We were still working on Hickory Heights. I used my check to purchase lights. Since some of them were second-hand, I was able to get a light for the dining room (that matched the ones I had in my pantry), one for the living room, another for my mud room, and yet another for my bedroom. The bedroom light was purchased new.
The magazine also included recipes.
I looked through those as well, pulling out some I want to try. I have a stack of pages that I will go through again. I am always on the lookout for a good “new” recipe. I love to cook and bake.
I found some patterns for huck embroidery. That is a Swedish craft. I took my granddaughter to Swedish craft day and she tried it. I bought her a kit and I think she made a towel for her mother.
I also belonged to a craft group. I taught the ladies to do this type of embroidery. You do not go through the material but under the threads on the top of the material. I sent for my material since the local craft store did not have any.
One lady in particular did not like doing that craft and complained a lot. In the end she did a lot of it even making her own patterns.
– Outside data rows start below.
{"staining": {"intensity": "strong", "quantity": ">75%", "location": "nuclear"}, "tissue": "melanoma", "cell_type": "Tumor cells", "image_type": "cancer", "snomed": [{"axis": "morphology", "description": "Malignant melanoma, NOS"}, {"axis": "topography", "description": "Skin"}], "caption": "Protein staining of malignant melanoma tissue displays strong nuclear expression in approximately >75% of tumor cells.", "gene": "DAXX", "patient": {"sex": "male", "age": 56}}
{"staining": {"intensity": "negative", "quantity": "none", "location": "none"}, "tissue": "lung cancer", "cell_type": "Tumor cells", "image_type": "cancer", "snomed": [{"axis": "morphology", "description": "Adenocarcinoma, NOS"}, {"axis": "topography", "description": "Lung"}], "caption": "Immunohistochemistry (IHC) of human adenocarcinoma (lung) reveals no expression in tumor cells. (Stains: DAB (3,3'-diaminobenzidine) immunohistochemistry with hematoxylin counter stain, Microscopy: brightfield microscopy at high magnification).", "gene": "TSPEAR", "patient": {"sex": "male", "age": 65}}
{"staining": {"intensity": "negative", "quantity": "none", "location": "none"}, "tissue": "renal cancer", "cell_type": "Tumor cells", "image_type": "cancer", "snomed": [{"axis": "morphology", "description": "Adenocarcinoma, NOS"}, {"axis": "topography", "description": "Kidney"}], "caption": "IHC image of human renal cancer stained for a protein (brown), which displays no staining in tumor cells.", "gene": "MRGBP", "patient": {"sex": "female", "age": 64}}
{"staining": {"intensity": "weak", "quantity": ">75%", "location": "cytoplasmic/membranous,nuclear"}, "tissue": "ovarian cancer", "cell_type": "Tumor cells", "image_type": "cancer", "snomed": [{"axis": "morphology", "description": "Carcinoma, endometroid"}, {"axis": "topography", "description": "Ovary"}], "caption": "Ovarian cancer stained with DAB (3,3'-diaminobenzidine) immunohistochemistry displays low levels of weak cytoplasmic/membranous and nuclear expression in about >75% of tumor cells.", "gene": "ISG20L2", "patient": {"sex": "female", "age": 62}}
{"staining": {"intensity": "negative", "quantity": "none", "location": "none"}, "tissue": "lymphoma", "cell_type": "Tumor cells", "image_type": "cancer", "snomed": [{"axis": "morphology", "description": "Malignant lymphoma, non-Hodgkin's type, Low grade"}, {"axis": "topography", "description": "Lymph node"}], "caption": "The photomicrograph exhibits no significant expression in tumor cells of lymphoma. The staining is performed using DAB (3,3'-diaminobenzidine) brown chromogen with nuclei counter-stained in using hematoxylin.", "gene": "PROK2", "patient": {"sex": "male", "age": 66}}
My grandmother had taught me how to do it when I was young. Grandpa often made her new patterns. I have a whole set of them for my couch and other dresser scarves I made. I still have some of the towels. They really have lasted well.
That magazine had everything. It even had ways to make money with your crafts. I copied some of those ideas and sold some of my creations. I noted that the issues prior to 1970 were thicker than those published in the 70s. I suppose inflation hit and postage went up so they cut back. Nevertheless, they were still useful.
I will share a recipe from the book. It is called “A Happy Home Recipe”.
4 c. of love
5 spoons of hope
2 c. of loyalty
2 spoons of tenderness
3 c. of forgiveness
4 quarts of faith
1 c. of friendship
1 barrel of laughter
Take love and loyalty, mix it thoroughly with faith. Blend it with tenderness, kindness, and understanding.
Add friendship and hope, sprinkle abundantly with laughter. Bake it with sunshine. Serve daily with generous helpings.
As you work on those Thanksgiving leftovers, give a thought to some of the things you used to do.
There has never been a shortage of things that I like to do to keep myself occupied at home.